Doorways

An article in Scientific American, published in December, 2011 by two grad students from Washington University in St. Louis, discusses a study by researchers from Notre Dame. The paper the researchers published was titled, “Walking through doorways causes forgetting.” I remember hearing an NPR report on the “doorway effect,” and finding some vindication for behavior that I have demonstrated for a long time. In the midst of doing something, I will think of something else to do — something unrelated to the first task — and stand to walk into another room to do — what? I will have forgotten the task. I do this all the time, and no longer worry about it. It is merely mildly irritating. (I can be told to remember three things, have a short conversation and accurately recall the three things I was told, thereby acing my Alzheimer’s test.) The Notre Dame researchers posited that the brain works in many ways to achieve memory, one of which is the event model: we remember events best, when asked to recall them in the same context as when we learned them. “Some forms of memory seem to be optimized to keep information ready-to-hand until its shelf-life expires.” The brain readily dumps old information in favor of incoming new stuff. This happy-jack information, while reassuring me that I am within the normal scale of human behavior, does not help me to understand why I forget to be a decent human being when I cross the threshold of an automobile’s door.
I’ve written before of my abhorrent behavior when I am behind the wheel of a car. I am the king, and the peons are poor drivers. No one drives as well as I, and the highways should be cleared of riffraff before I enter them. I swear — great gobbling spittle-laced multisyllabic epithets, tossed against the windshield — at everyone. But I, as Jules from “Pulp Fiction” said, am “in a transitional period.” I no longer want to be that person, but I recently spent some time with that person, and he was not me.
I helped a man I know with some tasks, and we spent a lot of time in his car, traveling to various locations throughout the city. I am not close to the the man — I know him from the bars and pool tables of my travels — but he has been helpful to me in the past, and demonstrated caring and decency. But his driving habits are those of Attila The Hun (if Attila had driven cars). He swore at everyone and everything rolling, he yielded no quarter and took no prisoners. He screamed at the light runners and ran red lights at will. If you were in the “merge left” lane, he crushed you into the wall. “A turn signal does not mean you can come in here,” he bawled at everyone. It made me sad to think that I have displayed that behavior, been that person I do not like, doing and saying things that disgust me in the recounting.

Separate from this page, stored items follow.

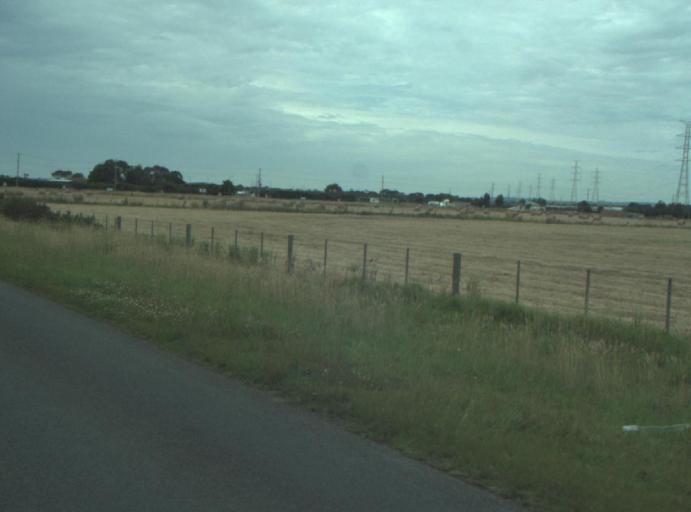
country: AU
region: Victoria
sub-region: Greater Geelong
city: Leopold
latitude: -38.1815
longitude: 144.4197
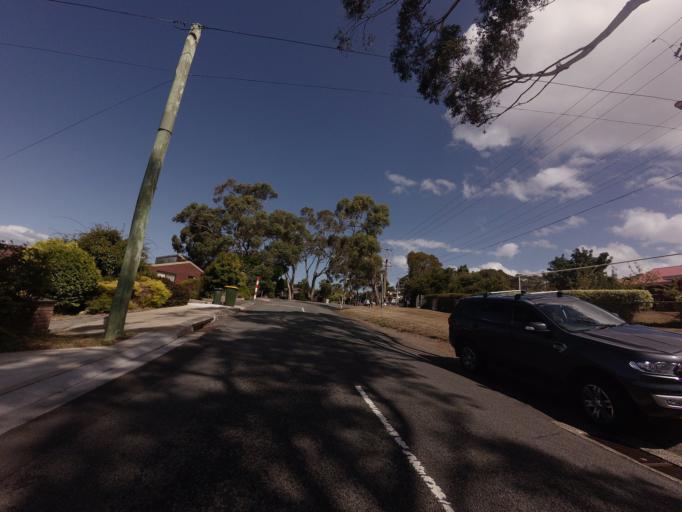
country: AU
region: Tasmania
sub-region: Hobart
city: Dynnyrne
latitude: -42.9132
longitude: 147.3236
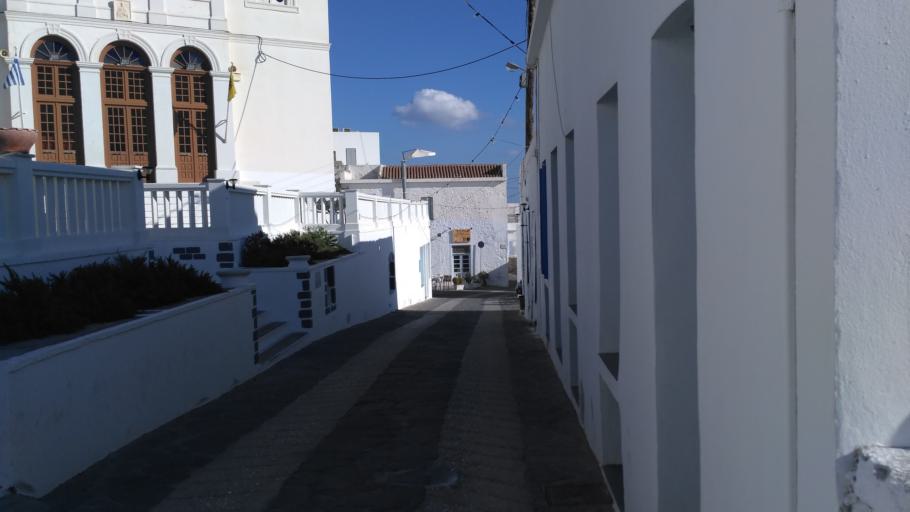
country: GR
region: South Aegean
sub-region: Nomos Kykladon
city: Milos
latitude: 36.7386
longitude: 24.4263
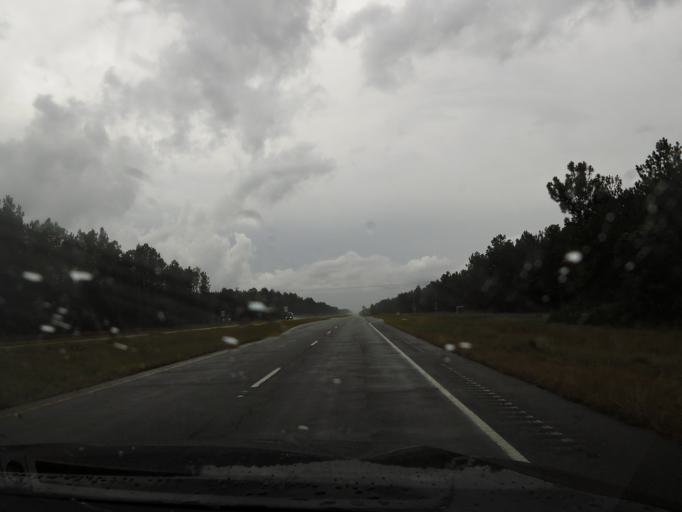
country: US
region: Georgia
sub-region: Wayne County
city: Jesup
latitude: 31.4549
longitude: -81.7027
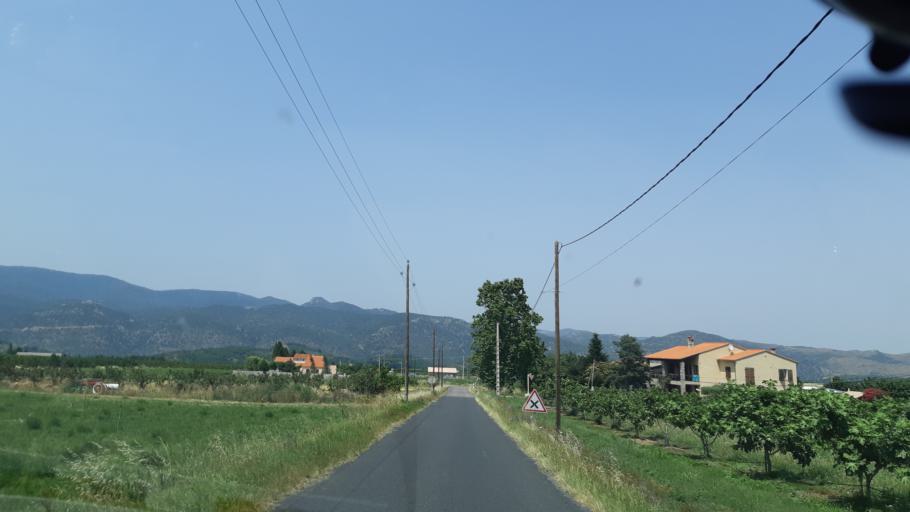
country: FR
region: Languedoc-Roussillon
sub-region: Departement des Pyrenees-Orientales
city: Vinca
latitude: 42.6197
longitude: 2.5188
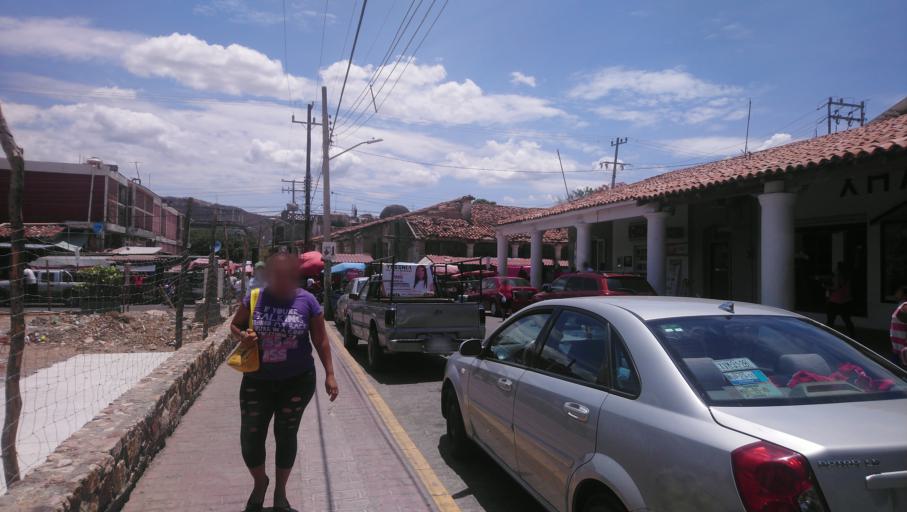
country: MX
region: Oaxaca
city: San Blas Atempa
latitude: 16.3329
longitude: -95.2320
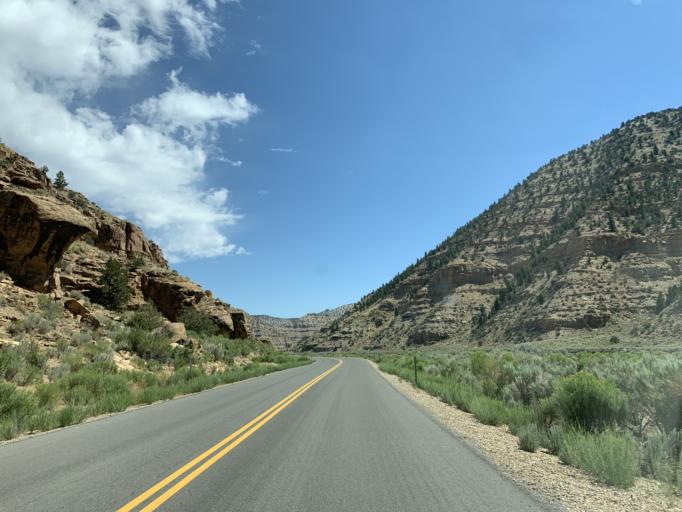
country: US
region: Utah
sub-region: Carbon County
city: East Carbon City
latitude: 39.7863
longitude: -110.3963
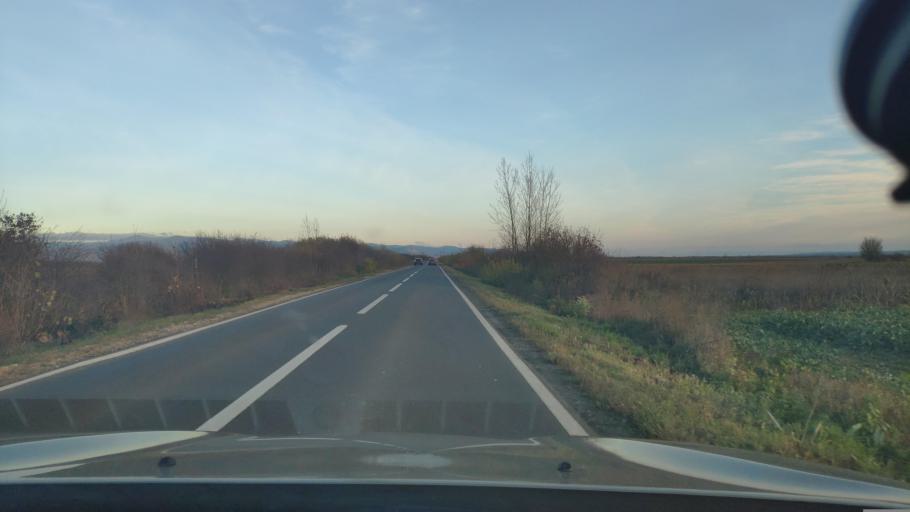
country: RO
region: Satu Mare
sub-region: Comuna Mediesu Aurit
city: Mediesu Aurit
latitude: 47.7688
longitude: 23.1526
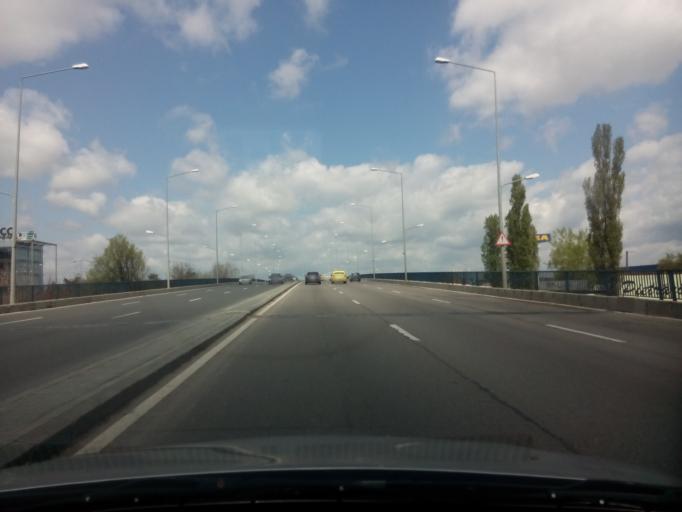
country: RO
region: Ilfov
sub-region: Comuna Otopeni
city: Otopeni
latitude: 44.5026
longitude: 26.0807
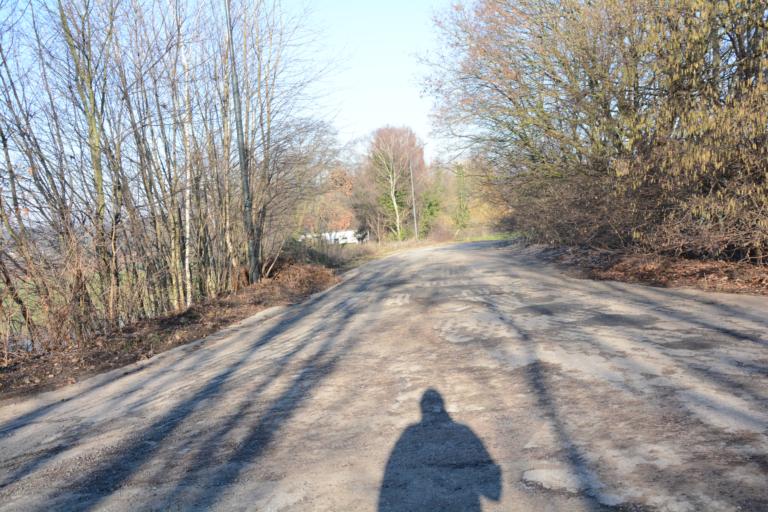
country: BE
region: Flanders
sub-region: Provincie Vlaams-Brabant
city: Bever
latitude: 50.9111
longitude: 4.3335
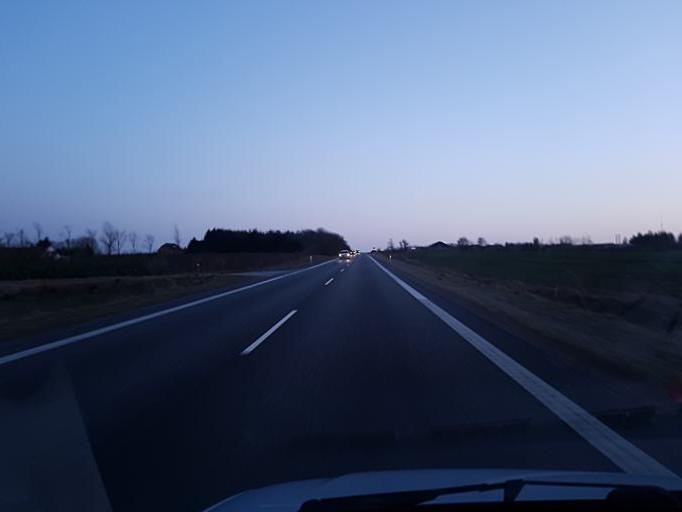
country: DK
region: Central Jutland
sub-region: Ringkobing-Skjern Kommune
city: Videbaek
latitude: 56.2058
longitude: 8.5817
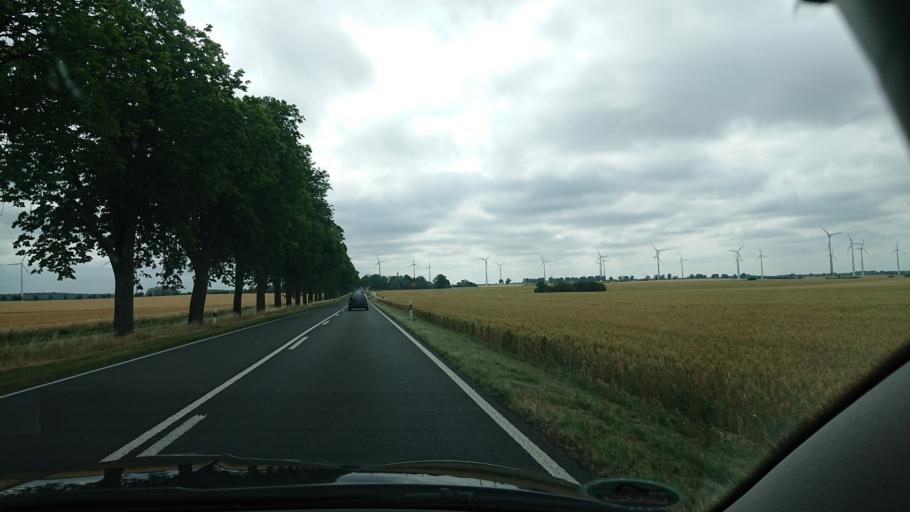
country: DE
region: Brandenburg
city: Plattenburg
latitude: 52.9989
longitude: 12.0755
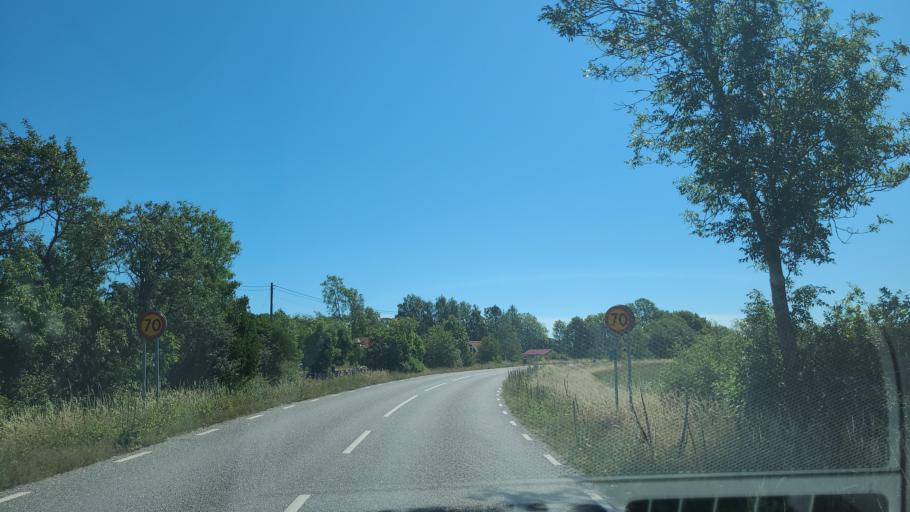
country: SE
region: Kalmar
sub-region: Borgholms Kommun
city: Borgholm
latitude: 56.7717
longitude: 16.5822
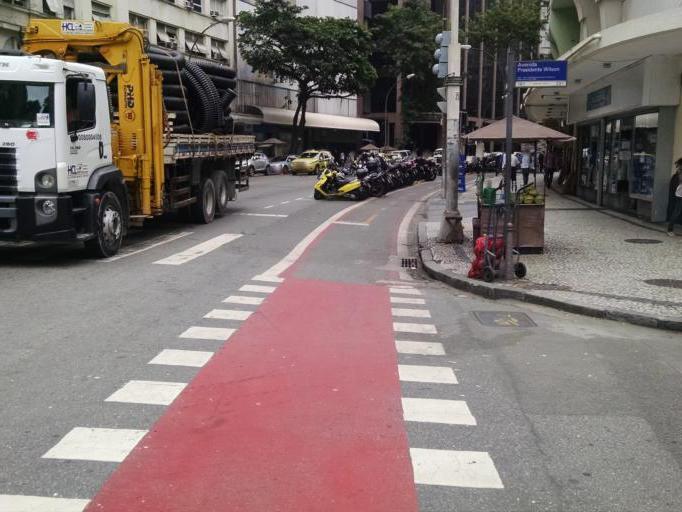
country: BR
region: Rio de Janeiro
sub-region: Rio De Janeiro
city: Rio de Janeiro
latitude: -22.9112
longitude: -43.1733
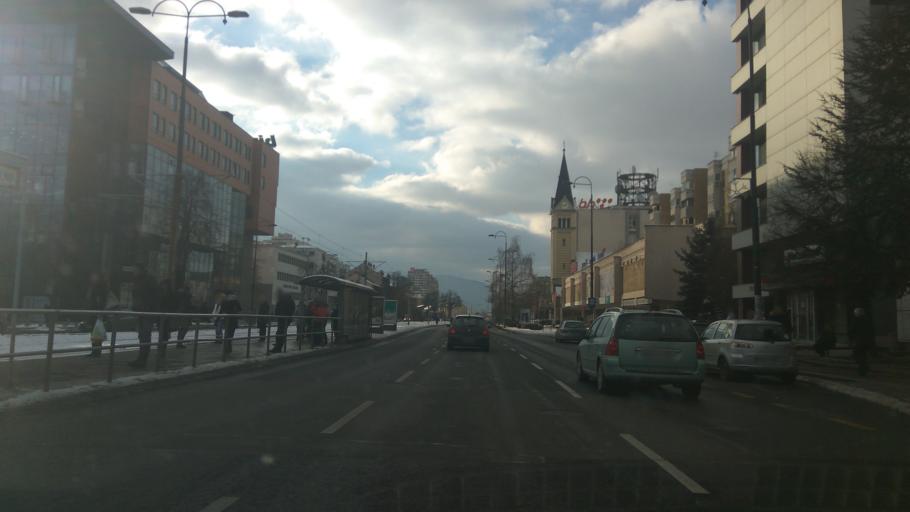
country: BA
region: Federation of Bosnia and Herzegovina
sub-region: Kanton Sarajevo
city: Sarajevo
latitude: 43.8527
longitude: 18.3849
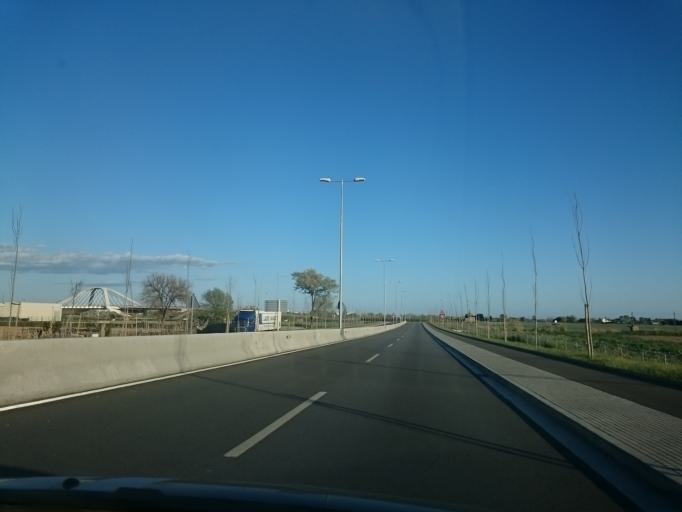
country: ES
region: Catalonia
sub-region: Provincia de Barcelona
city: El Prat de Llobregat
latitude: 41.3231
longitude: 2.1082
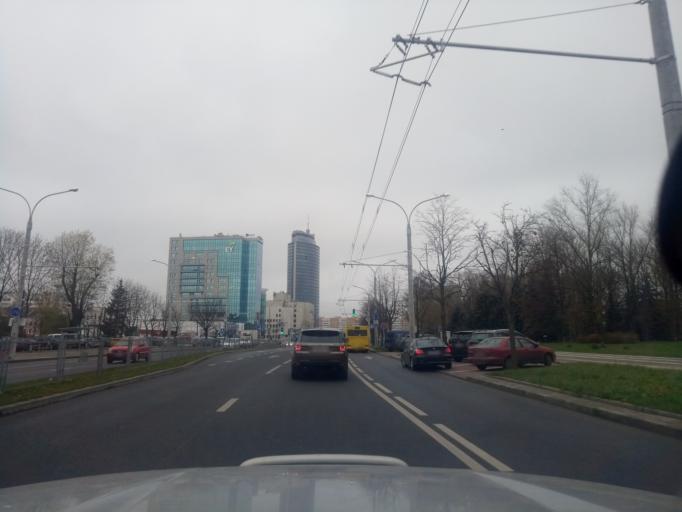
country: BY
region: Minsk
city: Minsk
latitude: 53.9020
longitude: 27.5340
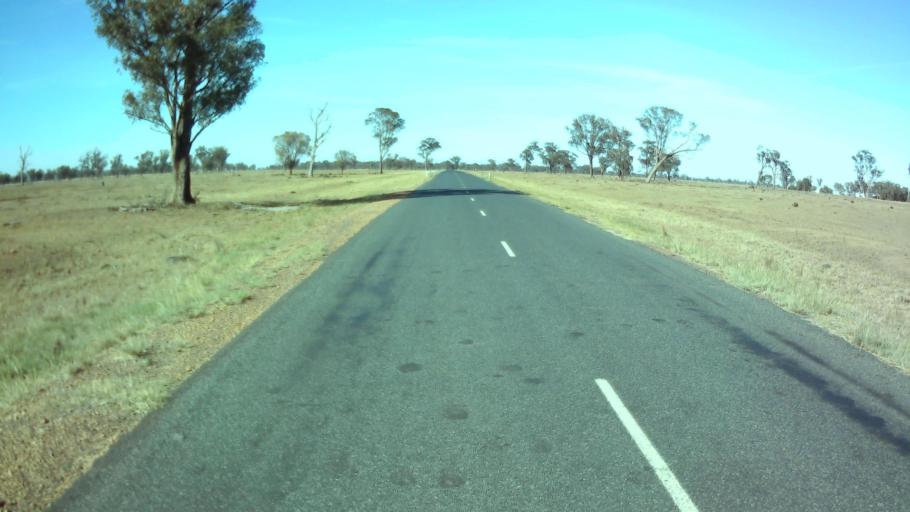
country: AU
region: New South Wales
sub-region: Weddin
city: Grenfell
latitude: -34.0454
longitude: 147.9250
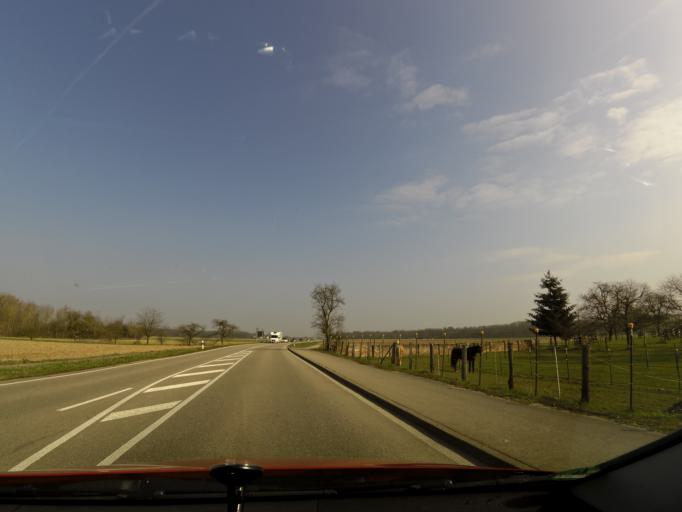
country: DE
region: Baden-Wuerttemberg
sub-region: Freiburg Region
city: Willstatt
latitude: 48.6045
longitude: 7.8818
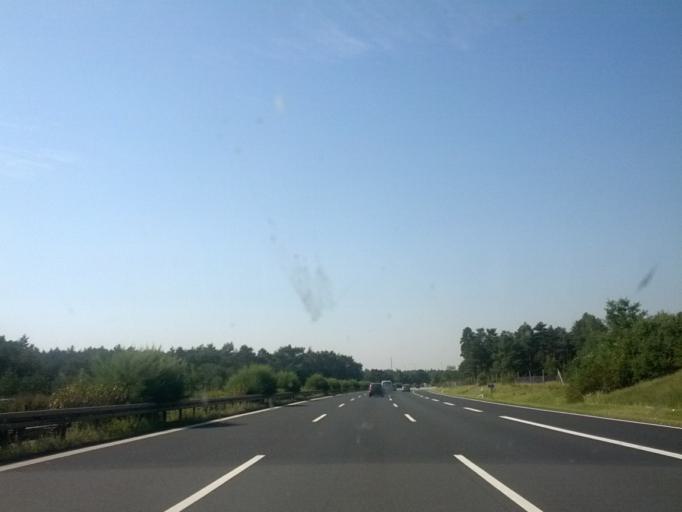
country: DE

Perhaps, once I closed the car door, my brain was purging the “be kind” information, thinking it had reached the end of its shelf life.
When my two young children in the rear seats of my car, I wanted to model civilized behavior for them and they were a check on my language. I need to make their presence my “event model,” to remember “peace, be still,” and the events that give me cause to celebrate the presence of others, and to make the closing of my car door an anticipation of the exercise of patience and generosity.